Universities give virtually no help to Chinese PhD scholarship students

More than 1,900 Chinese PhD scholarship students are having to survive on a grant below the minimum subsistence level. They are relatively cheap for universities, which generally do not supplement their income. AtTU/e, where eighty such PhD students are now active, their grants are not supplemented due to tax and labor law reasons.

photo Yana Tikhonova / iStock

Dutch universities are happy to welcome Chinese PhD scholarship students. Thanks to the grants the students receive from the China Scholarship Council (CSC), the universities do not have to pay a salary or social security contributions. Investigative journalism platform Follow the Moneyanalysed how many Chinese scholarship students are currently pursuing a PhD at a Dutch university and what their living conditions are. The Delft-based news website Delta also contributed to the investigation and posted an abridged version of the results last Monday. It said that Delft University of Technology has not admitted any CSC PhD scholarship students since 2018, partly because CSC was not willing to increase the grants.


The grants for PhD students are only 1,350 euros per month for a full-time project, way below the statutory minimum wage of 1,750 euros.

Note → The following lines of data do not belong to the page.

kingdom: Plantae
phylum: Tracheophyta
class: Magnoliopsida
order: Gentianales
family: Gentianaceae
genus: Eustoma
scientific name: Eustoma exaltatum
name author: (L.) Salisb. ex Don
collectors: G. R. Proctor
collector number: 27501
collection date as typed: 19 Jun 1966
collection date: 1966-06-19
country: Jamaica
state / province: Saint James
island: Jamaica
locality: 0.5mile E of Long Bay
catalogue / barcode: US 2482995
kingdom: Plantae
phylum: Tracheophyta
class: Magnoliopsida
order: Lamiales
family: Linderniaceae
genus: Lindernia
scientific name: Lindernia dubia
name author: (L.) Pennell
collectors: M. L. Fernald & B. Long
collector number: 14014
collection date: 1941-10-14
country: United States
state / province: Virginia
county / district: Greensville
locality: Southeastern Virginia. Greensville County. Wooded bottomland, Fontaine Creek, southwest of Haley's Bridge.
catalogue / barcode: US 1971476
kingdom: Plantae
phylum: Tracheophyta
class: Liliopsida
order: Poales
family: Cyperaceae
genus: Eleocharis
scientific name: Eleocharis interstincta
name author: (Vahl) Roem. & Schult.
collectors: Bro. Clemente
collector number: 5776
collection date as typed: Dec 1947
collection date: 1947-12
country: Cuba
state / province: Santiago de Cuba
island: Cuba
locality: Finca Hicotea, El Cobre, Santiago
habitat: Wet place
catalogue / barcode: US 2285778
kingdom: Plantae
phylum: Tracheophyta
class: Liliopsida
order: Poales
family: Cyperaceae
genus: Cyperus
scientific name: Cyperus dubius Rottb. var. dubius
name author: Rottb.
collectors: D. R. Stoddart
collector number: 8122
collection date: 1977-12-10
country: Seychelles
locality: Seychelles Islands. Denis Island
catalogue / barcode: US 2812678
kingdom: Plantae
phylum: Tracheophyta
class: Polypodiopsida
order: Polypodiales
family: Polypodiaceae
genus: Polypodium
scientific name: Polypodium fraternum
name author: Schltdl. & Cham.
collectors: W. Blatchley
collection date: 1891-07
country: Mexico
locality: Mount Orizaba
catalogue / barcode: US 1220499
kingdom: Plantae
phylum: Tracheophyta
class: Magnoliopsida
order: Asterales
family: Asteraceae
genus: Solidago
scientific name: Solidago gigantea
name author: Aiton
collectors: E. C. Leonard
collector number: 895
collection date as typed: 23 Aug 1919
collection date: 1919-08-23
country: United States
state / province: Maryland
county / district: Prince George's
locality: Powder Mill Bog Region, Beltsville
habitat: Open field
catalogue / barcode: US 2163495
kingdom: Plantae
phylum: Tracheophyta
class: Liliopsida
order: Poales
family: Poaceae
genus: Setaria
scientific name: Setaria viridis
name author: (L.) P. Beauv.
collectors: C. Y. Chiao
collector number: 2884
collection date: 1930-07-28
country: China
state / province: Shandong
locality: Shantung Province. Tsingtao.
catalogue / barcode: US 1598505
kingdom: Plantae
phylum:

PhD students in the employent of the university earn at least 2,541 euros per month for similar work. PhD scholarship students interviewed by Follow the Money say that they can get by only “by skimping on meals”, even for their children. They currently have no entitlement to child benefits.

According to Marleen van Heusden, program manager International Affairs, there are fiscal employment law issues that make it impossible for the TU/e to supplement the scholarship of CSC doctoral students. “It was discussed internally”, says Van Heusden, “but because of the reasons mentioned above, the intention to supplement these scholarships has never been developed any further. Via the Dutch China University Network, we did ask CSC to increase the scholarship amount.”

From the group of eighty CSC doctoral students that are now active at TU/e, some have indicated to struggle financially, says Van Heusden. “We’re looking into this now and the past few weeks some people in that group asked questions about possible support.” According to her, the TU/e already decided years ago to not extend the agreement with CSC. “So currently, we don’t have any agreement with CSC.”


According to Follow the Money, every Dutch university enrols Chinese CSC PhD scholarship students. Most of them are at the University of Groningen (340), Maastricht University (282) and Delft University of Technology, which still enrols 278. Universities receive a bonus of more than 80,000 euros for each PhD graduate. The platform says they deny making a profit on the Chinese PhD scholarship students, but are unwilling to provide a cost analysis.

Only the University of Groningen, Maastricht University and the University of Amsterdam give a partial allowance to the PhD students.